На пороге стоял Иван Фомич Травников – молодой мужчина двадцати девяти лет, местный телеграфист. Я не удивился его приходу: Травников был моим пациентом. Хроническое утомление из-за частых ночных дежурств сделали его и без того неуравновешенную натуру крайне склонной к нервным припадкам. Однако в этот раз было всё гораздо серьёзнее: в его руке был пистолет.
– Евгений Сергеевич, – чуть не плача пролепетал телеграфист, – отымите его от меня! Застрелюсь, истинный бог, застрелюсь!
Оружие было спрятано в нижний ящик стола и заперто на ключ. На самом дне ящика хранилась пачка листов с моими записями, а под ними – дамская перчатка. Светло-коричневая ткань по-прежнему хранила едва уловимый аромат духов той, что оставила её… Впрочем, не важно! Небольшой короткоствольный, с перламутровой ручкой, пистолет лёг на самое дно. Задвинув ящик, я запер его на ключ и обратил своё внимание на посетителя.
Глаза того блуждали, он молчал, иногда всхлипывал, закашливался и снова молчал. Время от времени он нервно тёр длинными, нечистыми пальцами красные глаза и тяжело вздыхал. Я встал, быстро вышел и также быстро вернулся, держа в руках графинчик с водкой. Рюмка была наполнена, я пододвинул её телеграфисту. Он легко выпил и замер, словно прислушиваясь. Потом обмяк на стуле и заговорил:
– Евгений Сергеевич, к вам и только к вам… сил моих больше нет. Вот, застрелиться хочу. Спрячьте этот револьвер! Подальше от меня спрячьте! Не ровен час, руки на себя наложу! Я – что? Себя не жалко, а вот мать-старушка пропадёт. Один я у неё. Пропадёт, непременно пропадёт! Не от горя, так от нищеты. В побирушки с сумой по деревням!

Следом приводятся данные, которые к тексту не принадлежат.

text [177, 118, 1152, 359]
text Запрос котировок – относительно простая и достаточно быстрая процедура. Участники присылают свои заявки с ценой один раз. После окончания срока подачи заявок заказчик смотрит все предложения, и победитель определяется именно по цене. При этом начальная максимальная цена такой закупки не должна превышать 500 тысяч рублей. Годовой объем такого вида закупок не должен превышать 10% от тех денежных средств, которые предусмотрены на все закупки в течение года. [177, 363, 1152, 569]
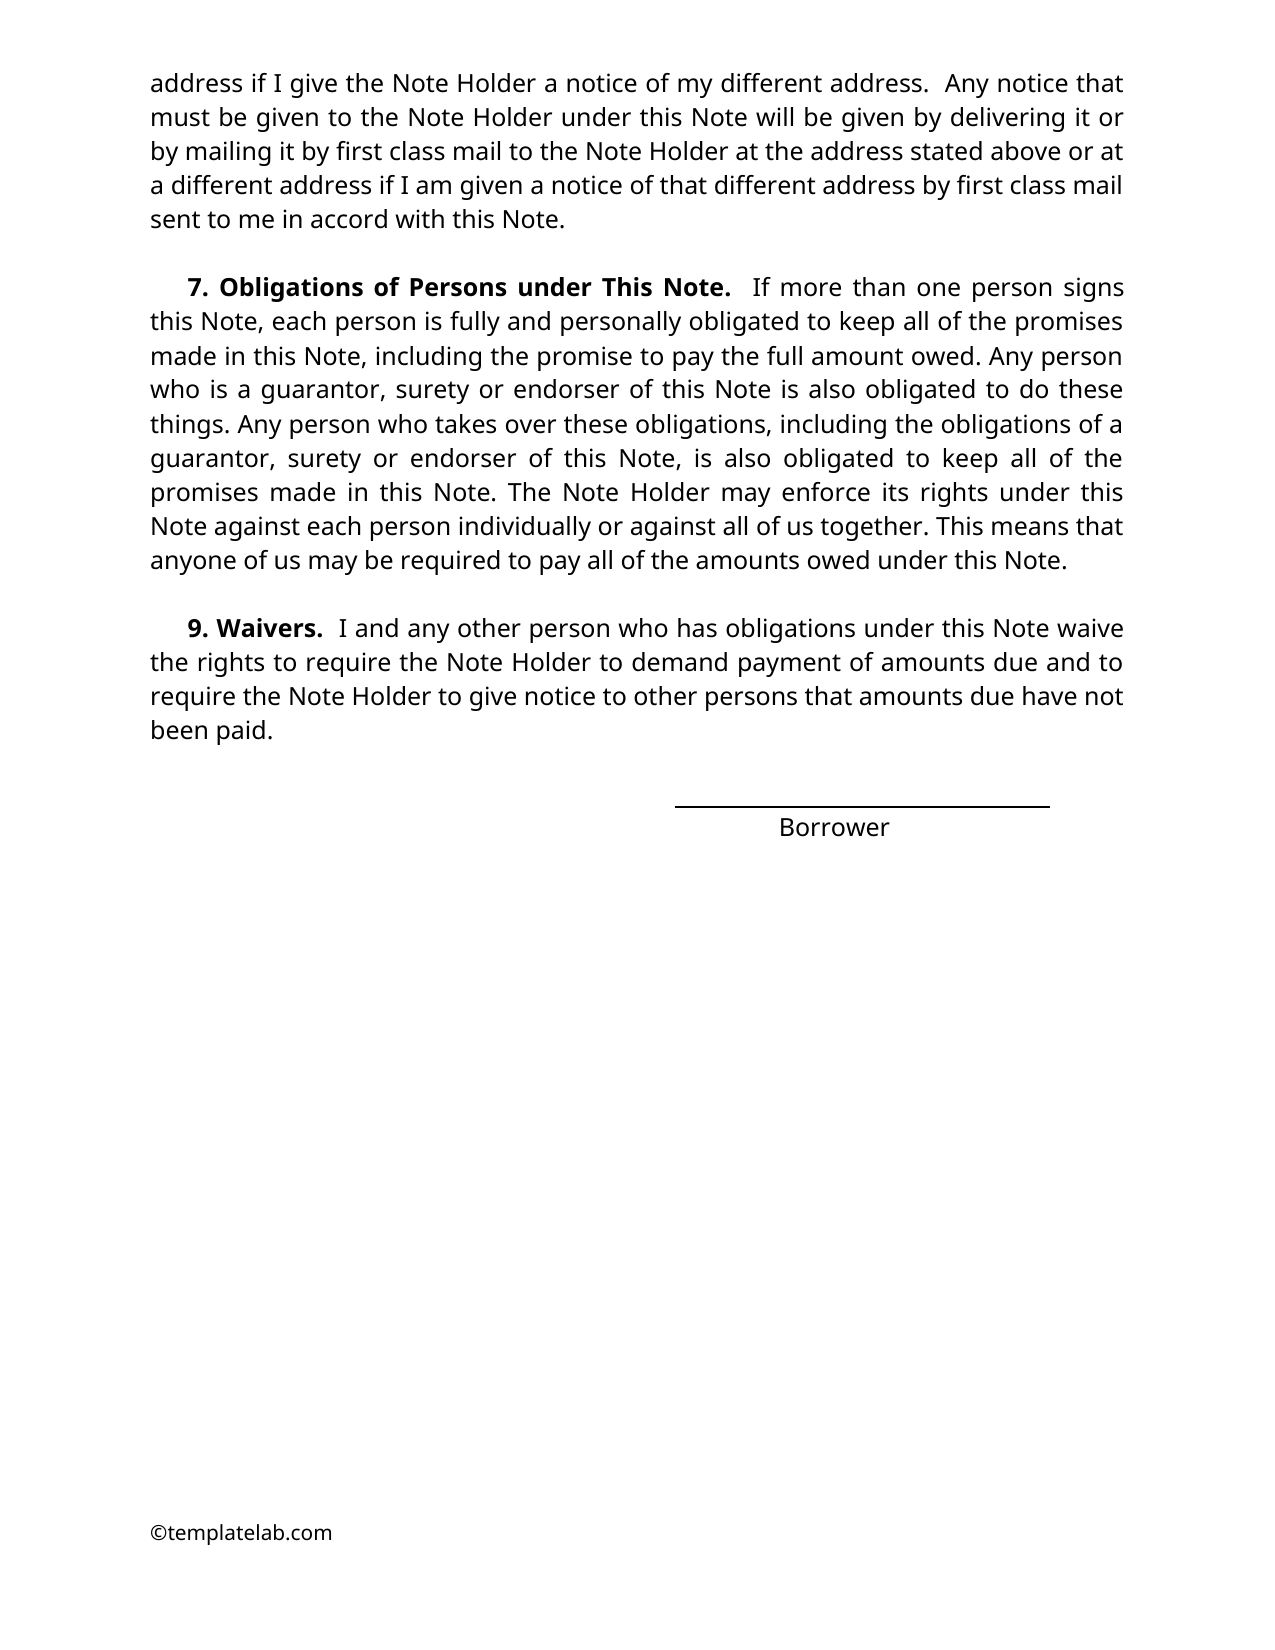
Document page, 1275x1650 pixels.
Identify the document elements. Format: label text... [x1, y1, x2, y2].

Телеграфист снова всхлипнул, и по его измождённому лицу покатились слёзы.
«Что ж, – глядя на несчастного, подумал я с сочувствием, – знаю, что работа его на телеграфе рабская: шестнадцать часов за сутки! Не всякий выдержит. Да и зрение, как постоянно жаловался Иван Фомич, стало совсем худым. Как-то заглянул я на почту, а заодно и в малый закуток, прилепившийся к задней стене почтовой избы, служившей телеграфной конторой. Заглянул и ужаснулся. Душно, свет тусклый, словно в погребе. Полно всякого разношёрстного народа. Телеграфист сидит в общей зале, отгороженной от посетителей решёткой. А те кричат, плачут, ругаются, чуть не дерутся – прямо ад земной!»
– Но не стреляться же из-за этого, Иван Фомич! У вас отдых – сутки через двое? Вот и отсыпайтесь! И, в первую очередь, оставьте вы карточную игру! Ведь ночи напролёт дымите папиросами, не спите, всё играете! А вам свежий воздух нужен! Вы о чахотке слыхали? Гуляйте, мой дорогой, гуляйте, да непременно на свежем воздухе!
Телеграфист безучастно выслушал мои увещевания. Потом судорожно вздохнул и неожиданно вскричал:
– Да не в этом дело, Евгений Сергеевич! Как вы не пони маете?! Сатрапы, палачи… Попрание свобод! И как это?..
Он с силой потёр лоб, пытаясь вспомнить.
– Кровавый режим! – наконец выпалил он и обмяк, понуро свесив голову.
Я, признаться, был не готов к такой смене темы разговора и не на шутку обеспокоился состоянием душевного здоровья телеграфиста.
– Помилуйте, Иван Фомич, о чём вы?
Тот поднял на меня глаза, полные слёз, и, прижав руки к груди, с надрывом произнёс:
– Не могу я! Что же прикажете жандармам из охранного отделения, душителям свобод, помогать?! Я – человек прогрессивных взглядов! Я хоть человек маленький, телеграфист, но и у меня есть личность, индивидуализм! Мои убеждения, моя верность идеалам!
«Господи, – я испугался, – при склонности к истерике эдакие рассуждения об убеждениях и идеалах, да ещё в драматических тонах, до добра не доведут! Ужас! В таком угаре непременно подожжёт что-нибудь или возомнит себя Писаревым!»